> [Dataset excerpts]:
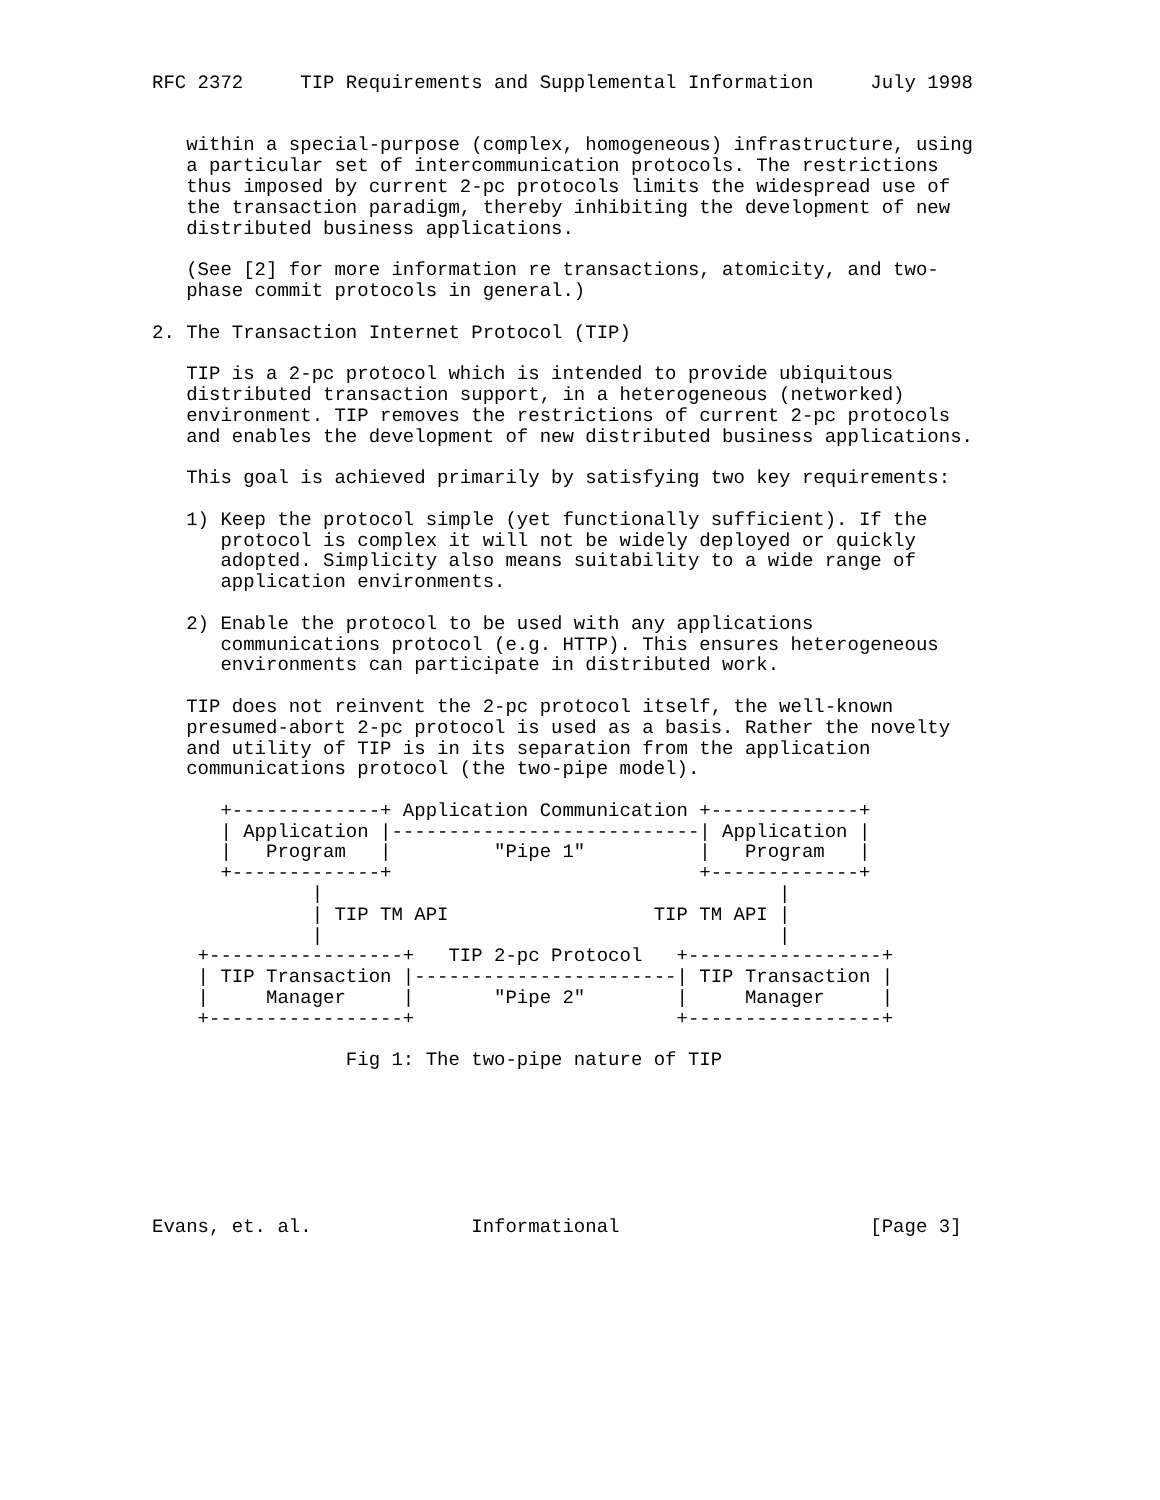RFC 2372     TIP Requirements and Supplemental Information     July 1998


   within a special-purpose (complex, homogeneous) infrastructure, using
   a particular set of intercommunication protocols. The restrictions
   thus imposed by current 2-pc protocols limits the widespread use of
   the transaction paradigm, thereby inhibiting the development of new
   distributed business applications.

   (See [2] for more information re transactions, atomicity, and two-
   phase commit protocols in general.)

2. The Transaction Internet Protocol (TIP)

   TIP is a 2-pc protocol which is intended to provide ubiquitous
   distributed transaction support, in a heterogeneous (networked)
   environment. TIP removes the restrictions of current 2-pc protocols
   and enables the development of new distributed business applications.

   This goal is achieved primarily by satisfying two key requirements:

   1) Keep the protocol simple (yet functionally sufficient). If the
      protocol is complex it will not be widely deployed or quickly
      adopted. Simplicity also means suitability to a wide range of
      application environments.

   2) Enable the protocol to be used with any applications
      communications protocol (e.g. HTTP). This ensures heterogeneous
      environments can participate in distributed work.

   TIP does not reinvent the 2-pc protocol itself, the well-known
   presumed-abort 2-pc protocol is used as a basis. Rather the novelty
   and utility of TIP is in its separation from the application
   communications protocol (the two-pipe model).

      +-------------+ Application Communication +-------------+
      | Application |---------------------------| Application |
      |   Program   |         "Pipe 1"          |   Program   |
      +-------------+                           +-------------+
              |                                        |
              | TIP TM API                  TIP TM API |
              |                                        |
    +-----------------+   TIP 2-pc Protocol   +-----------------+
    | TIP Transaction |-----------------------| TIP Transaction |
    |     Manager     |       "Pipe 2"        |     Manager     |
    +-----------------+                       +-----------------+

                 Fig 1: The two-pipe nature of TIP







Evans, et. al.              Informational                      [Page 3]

> [Your goal]: For this task, write out exactly the lines of the entries above, starting at the line with "communications protocol (e.g." and ending at the line with "communications protocol (the", both included, and no others.

> [Result for this exercise]:
      communications protocol (e.g. HTTP). This ensures heterogeneous
      environments can participate in distributed work.

   TIP does not reinvent the 2-pc protocol itself, the well-known
   presumed-abort 2-pc protocol is used as a basis. Rather the novelty
   and utility of TIP is in its separation from the application
   communications protocol (the two-pipe model).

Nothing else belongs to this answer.